Mad Men is an American television drama series broadcast on the cable network AMC. Set in New York City, Mad Men begins in 1960 at the fictional Sterling Cooper advertising agency on New York City’s Madison Avenue. The show centers on Don Draper (Jon Hamm), the agency’s creative director, and the people in his life in and out of the office. It also depicts the changing social mores of 1960s America.
“Mad Men is more than Don Draper, which is a good thing since for most of last season he behaved despicably” notes a commenter on an article by John Boot where he wonders out loud why exactly females enjoy the character.
While he recognizes that at least in part, the show is fantasy and escape, he acknowledges that the men and women are uniformly despicable.
They cheat on their spouses and stab each other in the back. Don’s wife Betty (January Jones) drives drunk, horrifically mismanages her children, and has an affair of her own with a stranger. Don’s colleague at the ad firm Sterling Cooper, Peggy Olson (Elisabeth Moss), denied even to herself that she was pregnant until she was about to give birth, then managed to mysteriously separate herself from the baby without an apparent second thought and return to work. Everyone drinks, smokes, schemes, and keeps secrets.
Mr John guesses that style has a large part to do with the shows appeal to women, pointing out that not only does “everyone look great” but that “style-conscious women can’t stop talking about the sleek craftsmanship of every ashtray and tie clip” and that “At glossy magazines, designers are gushing Mad Men-inspired layouts”.

So is Mad Men just Melrose Place with skinny ties? asks Boot. Not quite.

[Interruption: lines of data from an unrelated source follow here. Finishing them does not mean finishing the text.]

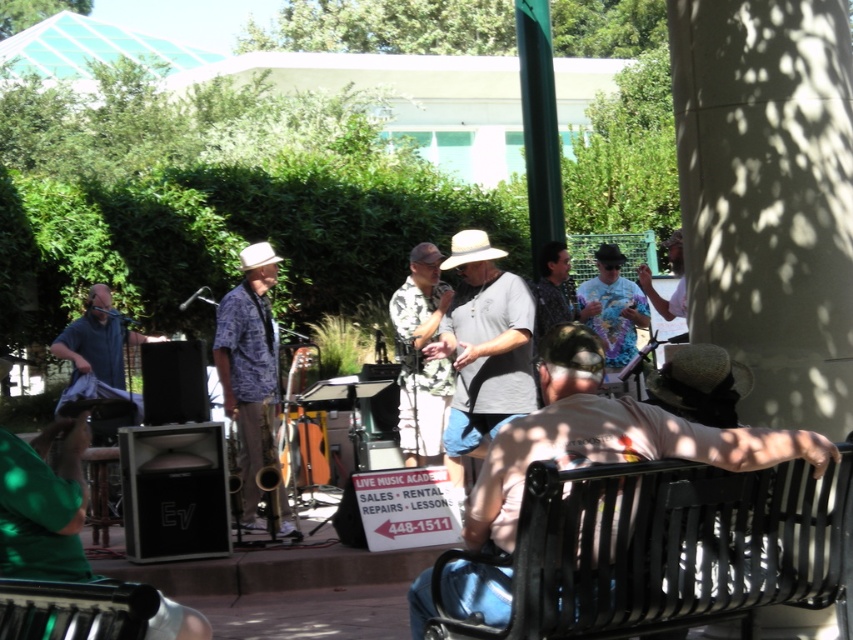
Question: Based on their relative distances, which object is farther from the brown leather hat at lower right?

Choices:
 (A) floral shirt at center
 (B) blue floral shirt at center
 (C) gray cotton shirt at center

Answer: (B)

Question: Is floral shirt at center above tie-dye shirt at center?

Choices:
 (A) no
 (B) yes

Answer: (A)

Question: Estimate the real-world distances between objects in this image. Which object is farther from the gray cotton shirt at center?

Choices:
 (A) brown leather hat at lower right
 (B) blue fabric shirt at left
 (C) floral shirt at center

Answer: (B)

Question: Which object appears closest to the camera in this image?

Choices:
 (A) blue fabric shirt at left
 (B) brown leather hat at lower right
 (C) floral shirt at center

Answer: (B)

Question: Is floral shirt at center above blue fabric shirt at left?

Choices:
 (A) yes
 (B) no

Answer: (A)

Question: Does blue floral shirt at center have a smaller size compared to floral shirt at center?

Choices:
 (A) yes
 (B) no

Answer: (B)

The deftness and subtlety of the show’s writing and directing, the way characters’ shadings emerge only in scenes of whispery quiet, carries a strong rebuke to today’s confessional culture. Imagine the wordless disgust on Don’s face if you told him you were Tweeting your wedding planning, or your training for the marathon, or your search for your birth parents.
Boot mentions women’s fondness for “fictitious sexy rascals” that has always existed and will never go away but argues that Don’s misbehavior comes as “part of a package that women find hard to resist”.

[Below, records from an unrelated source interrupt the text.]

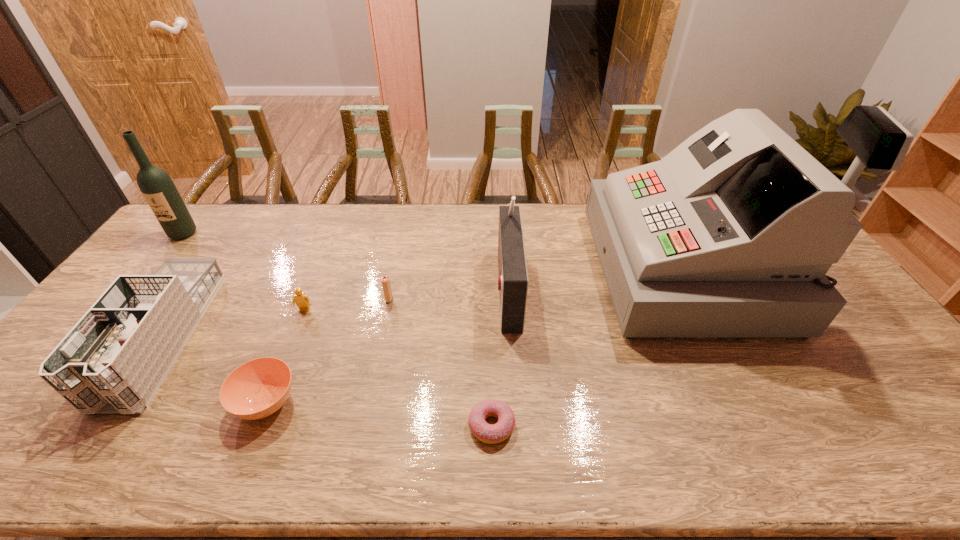
Identify the location of the shortest object. (491, 434).

Locate an element on the screen. The width and height of the screenshot is (960, 540). vacant space located on the keypad side of the rightmost object is located at coordinates (491, 269).

Where is `vacant space located 0.200m on the keypad side of the rightmost object`? This screenshot has height=540, width=960. vacant space located 0.200m on the keypad side of the rightmost object is located at coordinates (537, 269).

Locate an element on the screen. The height and width of the screenshot is (540, 960). free space located 0.120m on the keypad side of the rightmost object is located at coordinates (562, 269).

Identify the location of vacant space positioned on the labeled side of the wine bottle. (141, 286).

What are the coordinates of `vacant point located 0.360m on the front panel of the sixth shortest object` in the screenshot? It's located at (378, 287).

Image resolution: width=960 pixels, height=540 pixels. In order to click on vacant point located on the front panel of the sixth shortest object in this screenshot , I will do `click(469, 287)`.

Where is `free space located 0.230m on the front panel of the sixth shortest object`? The image size is (960, 540). free space located 0.230m on the front panel of the sixth shortest object is located at coordinates coord(420,287).

In order to click on vacant space located 0.120m on the right of the fourth object from right to left in this screenshot , I will do `click(432, 299)`.

Identify the location of vacant space situated 0.120m on the face of the Lego. (290, 347).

Women aren’t likely to rise to the top in the working world of Mad Men but “they assume total command of the household” notes Boot. “They may not know where their men are in the evenings when they say they’re at ‘business dinners’ (and frequently are, with young models or foxy department-store heiresses) but that leaves them plenty of time to conduct discreet little flirtations of their own.”
Mr Boot concludes that “the women who watch the show aren’t just sighing with lust for Don. They’re sighing with relief in contemplation of a world that, though unfair and imperfect, is carefully ordered and stable, at least on the surface. Yet Mad Men is a testament to how important surfaces can be when there is a consensus that the unpleasant parts of the past ought to be enthusiastically buried. There’s no monster of the deep so fearsome that it can’t be chased away for a moment or two with a pitcher of martinis.”
What do you think? Do you watch Mad Men? Why do you like it?